=== Section Start ===

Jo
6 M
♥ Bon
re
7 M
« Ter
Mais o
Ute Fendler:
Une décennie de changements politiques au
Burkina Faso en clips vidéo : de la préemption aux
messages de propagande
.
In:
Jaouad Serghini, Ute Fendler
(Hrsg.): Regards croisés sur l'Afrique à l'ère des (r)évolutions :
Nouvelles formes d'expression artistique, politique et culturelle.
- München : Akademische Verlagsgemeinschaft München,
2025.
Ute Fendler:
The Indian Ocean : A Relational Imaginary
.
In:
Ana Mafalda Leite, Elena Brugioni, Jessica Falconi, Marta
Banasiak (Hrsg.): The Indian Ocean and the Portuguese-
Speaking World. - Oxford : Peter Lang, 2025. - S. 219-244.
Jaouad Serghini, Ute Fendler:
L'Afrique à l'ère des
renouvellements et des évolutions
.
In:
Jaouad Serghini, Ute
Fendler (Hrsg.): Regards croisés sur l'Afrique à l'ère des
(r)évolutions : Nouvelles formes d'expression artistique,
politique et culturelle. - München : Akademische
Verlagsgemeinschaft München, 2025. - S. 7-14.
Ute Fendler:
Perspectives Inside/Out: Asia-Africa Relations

=== Section End ===
=== Section Start ===

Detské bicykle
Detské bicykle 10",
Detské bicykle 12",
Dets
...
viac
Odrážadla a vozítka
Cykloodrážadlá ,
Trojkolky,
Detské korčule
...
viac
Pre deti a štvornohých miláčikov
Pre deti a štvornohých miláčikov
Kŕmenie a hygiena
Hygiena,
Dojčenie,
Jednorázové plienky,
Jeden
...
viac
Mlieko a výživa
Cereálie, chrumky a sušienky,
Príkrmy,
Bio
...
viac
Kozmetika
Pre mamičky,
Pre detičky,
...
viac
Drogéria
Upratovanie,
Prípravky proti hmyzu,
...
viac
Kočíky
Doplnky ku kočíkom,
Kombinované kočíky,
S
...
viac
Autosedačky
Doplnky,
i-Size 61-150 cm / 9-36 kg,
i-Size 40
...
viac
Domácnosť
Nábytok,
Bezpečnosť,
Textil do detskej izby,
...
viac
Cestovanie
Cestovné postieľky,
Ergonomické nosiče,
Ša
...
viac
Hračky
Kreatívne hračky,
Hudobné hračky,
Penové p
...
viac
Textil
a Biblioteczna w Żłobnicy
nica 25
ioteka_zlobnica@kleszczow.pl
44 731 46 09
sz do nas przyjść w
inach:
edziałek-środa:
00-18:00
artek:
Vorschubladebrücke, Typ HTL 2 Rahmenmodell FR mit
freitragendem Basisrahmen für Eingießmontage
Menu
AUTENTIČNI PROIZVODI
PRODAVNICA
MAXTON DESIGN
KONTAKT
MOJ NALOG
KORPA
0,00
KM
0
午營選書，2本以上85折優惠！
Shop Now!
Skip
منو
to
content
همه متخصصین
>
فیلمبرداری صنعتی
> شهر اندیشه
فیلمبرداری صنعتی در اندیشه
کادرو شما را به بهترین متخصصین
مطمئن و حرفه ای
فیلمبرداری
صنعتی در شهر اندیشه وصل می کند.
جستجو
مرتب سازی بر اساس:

=== Section End ===

» **About this task**: Wherever the word "Detské" occurs in a line of the listing, copy that line.

» **Written answer**:
Detské bicykle
Detské bicykle 10",
Detské bicykle 12",
Detské korčule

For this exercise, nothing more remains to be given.